Na Hell's op R.I.P. aangekondigde vertrek uit de muziek gebeurde er op dat gebied in 30 jaar nagenoeg niets. Voornaamste wapenfeit was een kortstondig project met o.a. Thurston Moore en Steve Shelley van Sonic Youth onder de naam Dim Stars, wat precies één optreden en een album (1992) opleverde.
Op 15 september 1985 werd Richard vader van Ruby, dochter uit een kortstondig huwelijk ('85/86) met Patty 'Scandal' Smyth, niet te verwarren met Patti 'Horses' Smith. Sinds 2002 is hij getrouwd met Sheelagh Bevan, met wie hij in New York City's East Village woont.
Schrijven is tegenwoordig de hoofdmoot van zijn bestaan.

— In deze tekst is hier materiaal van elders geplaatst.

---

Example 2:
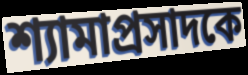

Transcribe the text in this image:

শ্যামাপ্রসাদকে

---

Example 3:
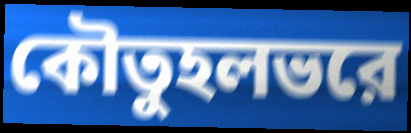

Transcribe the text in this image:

কৌতুহলভরে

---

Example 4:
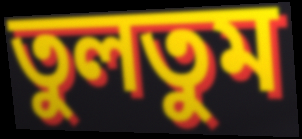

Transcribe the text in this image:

তুলতুম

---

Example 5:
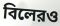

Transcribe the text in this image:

বিলেরওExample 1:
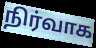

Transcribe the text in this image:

நிர்வாக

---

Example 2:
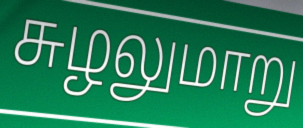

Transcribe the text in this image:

சுழலுமாறு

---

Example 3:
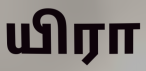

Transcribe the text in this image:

யிரா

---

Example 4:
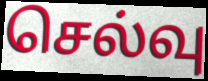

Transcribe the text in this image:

செல்வு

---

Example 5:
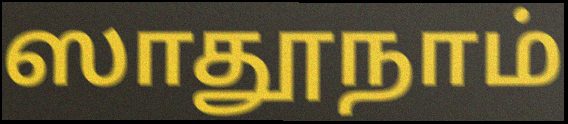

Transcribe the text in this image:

ஸாதூநாம்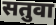
सतुवाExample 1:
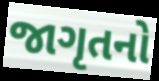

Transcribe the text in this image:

જાગૃતનો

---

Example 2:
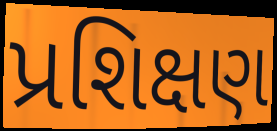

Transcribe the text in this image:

પ્રશિક્ષણ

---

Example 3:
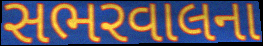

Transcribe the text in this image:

સભરવાલના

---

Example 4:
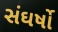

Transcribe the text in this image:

સંઘર્ષો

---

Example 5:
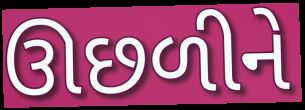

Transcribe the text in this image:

ઊછળીને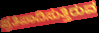
ಪ್ರತಿಪಾದಿಸುತ್ತಿರುವ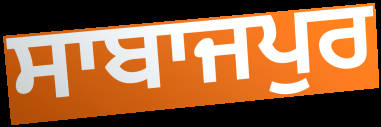
ਸਾਬਾਜਪੁਰ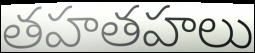
తహతహలుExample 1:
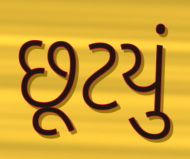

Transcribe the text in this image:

છૂટયું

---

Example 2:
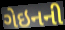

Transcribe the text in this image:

ગેઇનની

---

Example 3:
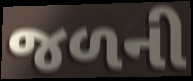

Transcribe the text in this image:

જળની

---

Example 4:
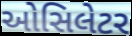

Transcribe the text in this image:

ઓસિલેટર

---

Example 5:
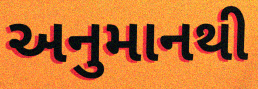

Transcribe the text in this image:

અનુમાનથી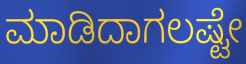
ಮಾಡಿದಾಗಲಷ್ಟೇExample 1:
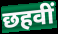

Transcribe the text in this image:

छहवीं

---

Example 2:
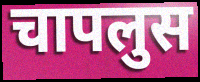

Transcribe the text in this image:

चापलुस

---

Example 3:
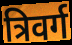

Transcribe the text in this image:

त्रिवर्ग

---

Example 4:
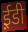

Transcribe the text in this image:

ई़डी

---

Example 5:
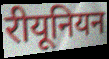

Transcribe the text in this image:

रीयूनियन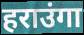
हराउंगा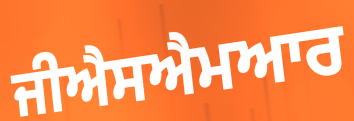
ਜੀਐਸਐਮਆਰ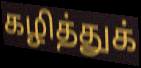
கழித்துக்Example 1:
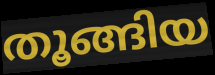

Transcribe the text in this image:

തൂങ്ങിയ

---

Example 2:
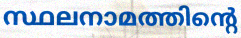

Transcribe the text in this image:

സ്ഥലനാമത്തിന്റെ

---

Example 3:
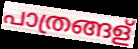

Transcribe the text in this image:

പാത്രങ്ങള്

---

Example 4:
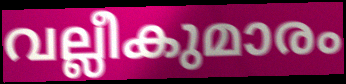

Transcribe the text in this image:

വല്ലീകുമാരം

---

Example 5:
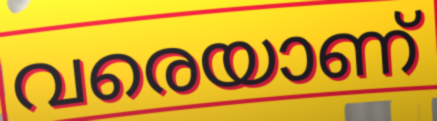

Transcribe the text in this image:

വരെയാണ്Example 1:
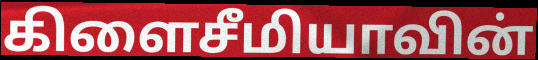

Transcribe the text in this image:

கிளைசீமியாவின்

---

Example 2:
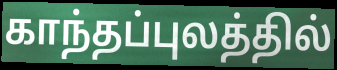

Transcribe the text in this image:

காந்தப்புலத்தில்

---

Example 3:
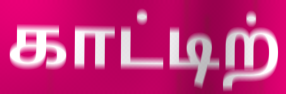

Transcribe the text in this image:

காட்டிற்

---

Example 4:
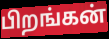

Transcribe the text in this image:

பிறங்கன்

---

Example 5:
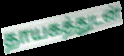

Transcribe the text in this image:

தாயகத்துடன்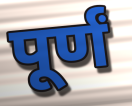
पूर्णंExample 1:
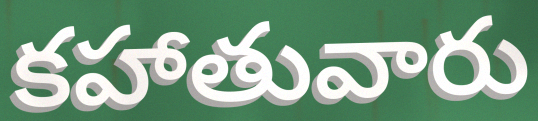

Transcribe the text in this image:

కహాతువారు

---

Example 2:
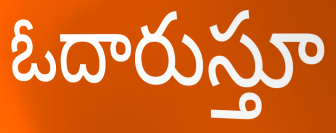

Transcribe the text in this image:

ఓదారుస్తూ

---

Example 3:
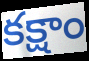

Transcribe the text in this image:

కక్షాం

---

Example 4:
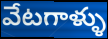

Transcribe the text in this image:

వేటగాళ్ళు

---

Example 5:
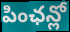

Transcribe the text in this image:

పింఛన్లోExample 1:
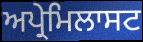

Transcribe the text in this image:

ਅਪ੍ਰੇਮਿਲਾਸਟ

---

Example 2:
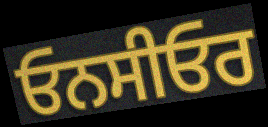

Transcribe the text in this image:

ਓਨਸੀਓਰ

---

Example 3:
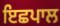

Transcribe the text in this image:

ਇਛਪਾਲ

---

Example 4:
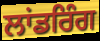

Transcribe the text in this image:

ਲਾਂਡਰਿੰਗ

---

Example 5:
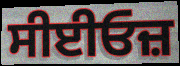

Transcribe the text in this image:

ਸੀਈਓਜ਼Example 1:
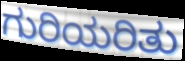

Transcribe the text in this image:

ಗುರಿಯರಿತು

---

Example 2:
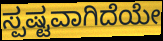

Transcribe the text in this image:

ಸ್ಪಷ್ಟವಾಗಿದೆಯೇ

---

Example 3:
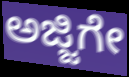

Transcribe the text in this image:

ಅಜ್ಜಿಗೇ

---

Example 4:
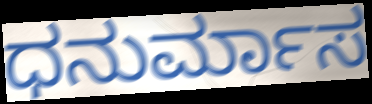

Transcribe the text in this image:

ಧನುರ್ಮಾಸ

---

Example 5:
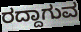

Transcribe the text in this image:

ರದ್ದಾಗುವ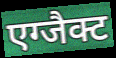
एग्जैक्टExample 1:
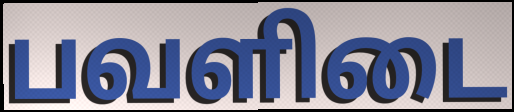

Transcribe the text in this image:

பவளிடை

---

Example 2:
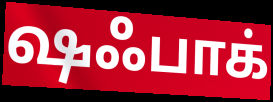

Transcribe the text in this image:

ஷஃபாக்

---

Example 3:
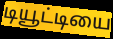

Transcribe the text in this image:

டியூட்டியை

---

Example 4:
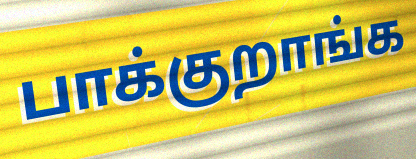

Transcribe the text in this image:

பாக்குறாங்க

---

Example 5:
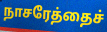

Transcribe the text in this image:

நாசரேத்தைச்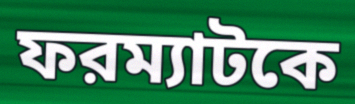
ফরম্যাটকেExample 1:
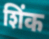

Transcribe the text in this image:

शिंक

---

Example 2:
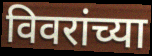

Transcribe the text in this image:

विवरांच्या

In 1996 publiceerde hij zijn eerste roman Go Now, de tweede was Godlike in 2005. Tussendoor verscheen nog de verzamelbundel Hot and Cold en vorig jaar de autobiografie I Dreamed I Was A Very Clean Tramp.

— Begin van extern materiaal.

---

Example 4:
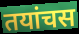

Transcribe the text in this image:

तयांचस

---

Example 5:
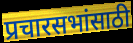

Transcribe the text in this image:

प्रचारसभांसाठी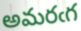
అమరఁగ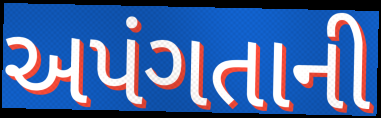
અપંગતાની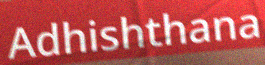
AdhishthanaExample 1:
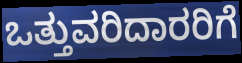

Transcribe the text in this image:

ಒತ್ತುವರಿದಾರರಿಗೆ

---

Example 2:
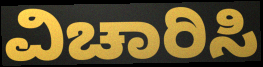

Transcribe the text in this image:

ವಿಚಾರಿಸಿ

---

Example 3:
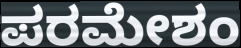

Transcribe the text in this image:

ಪರಮೇಶಂ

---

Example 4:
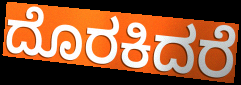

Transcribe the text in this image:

ದೊರಕಿದರೆ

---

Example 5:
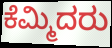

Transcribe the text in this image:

ಕೆಮ್ಮಿದರು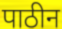
पाठीन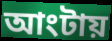
আংটায়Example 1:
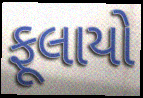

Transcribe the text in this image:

ફૂલાયો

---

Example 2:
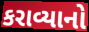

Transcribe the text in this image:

કરાવ્યાનો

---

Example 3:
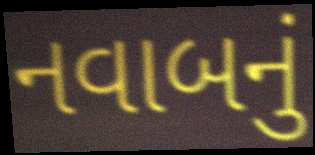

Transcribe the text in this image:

નવાબનું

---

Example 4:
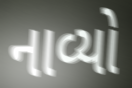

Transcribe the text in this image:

નાવ્યો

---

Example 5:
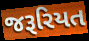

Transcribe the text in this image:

જરૂરિયત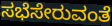
ಸಭೆಸೇರುವಂತೆ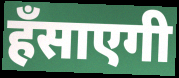
हँसाएगी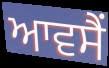
ਆਵਸੈਂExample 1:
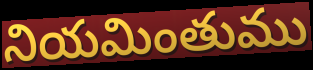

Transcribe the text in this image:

నియమింతుము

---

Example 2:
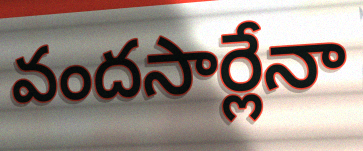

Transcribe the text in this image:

వందసార్లేనా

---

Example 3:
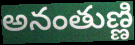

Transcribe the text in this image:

అనంతుణ్ణి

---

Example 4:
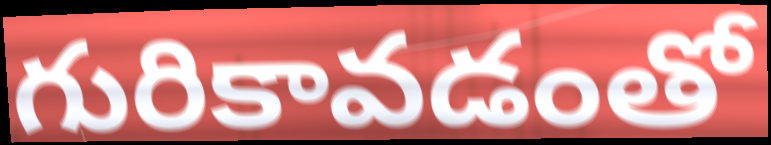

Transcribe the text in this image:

గురికావడంతో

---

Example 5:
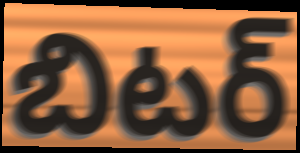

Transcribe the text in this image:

బిటర్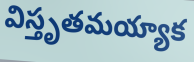
విస్తృతమయ్యాకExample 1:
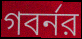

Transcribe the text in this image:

গবর্নর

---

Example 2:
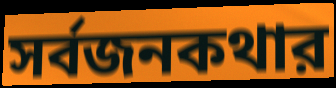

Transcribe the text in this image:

সর্বজনকথার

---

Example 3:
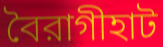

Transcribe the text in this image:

বৈরাগীহাট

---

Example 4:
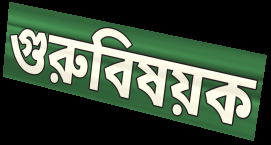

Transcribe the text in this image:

গুরুবিষয়ক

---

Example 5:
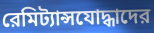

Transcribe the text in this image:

রেমিট্যান্সযোদ্ধাদের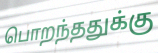
பொறந்ததுக்குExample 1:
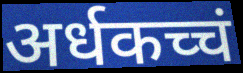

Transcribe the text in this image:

अर्धकच्चं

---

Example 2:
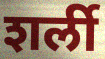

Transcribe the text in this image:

शर्ली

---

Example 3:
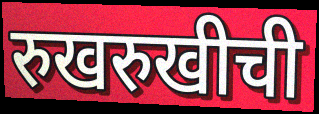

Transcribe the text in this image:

रुखरुखीची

Dit jaar verscheen in de serie 33 1/3-boekjes, gewijd aan beroemde albums, het deel Blank Generation, geschreven door Pete Astor, docent aan de University of Westminster in de UK. Maar luister liever. Geen MP3-download, bestel dit album bij je locale platenboer. Klinkt ook veeeeel beter dan YouTube!
Als dat naar meer smaakt is er nog de verzamel-CD 'Spurts: The Richard Hell Story' (1973-2004), die 21 tracks bevat. Maar vier van Blank Generation, plus drie van Destiny Street en vijfmaal Dim Stars. Daarnaast de twee bovengenoemde Neon Boys-opnamen, de beste versies van 'Time' en 'Kid with the Replaceable Head', plus 'Crack of Dawn' ('79-opname van R.I.P.), 'Oh' (2001-reünie van Voidoids-1), 'She'll Be Coming' (2004) en tot besluit 'Blank Generation' (1974 Television-live).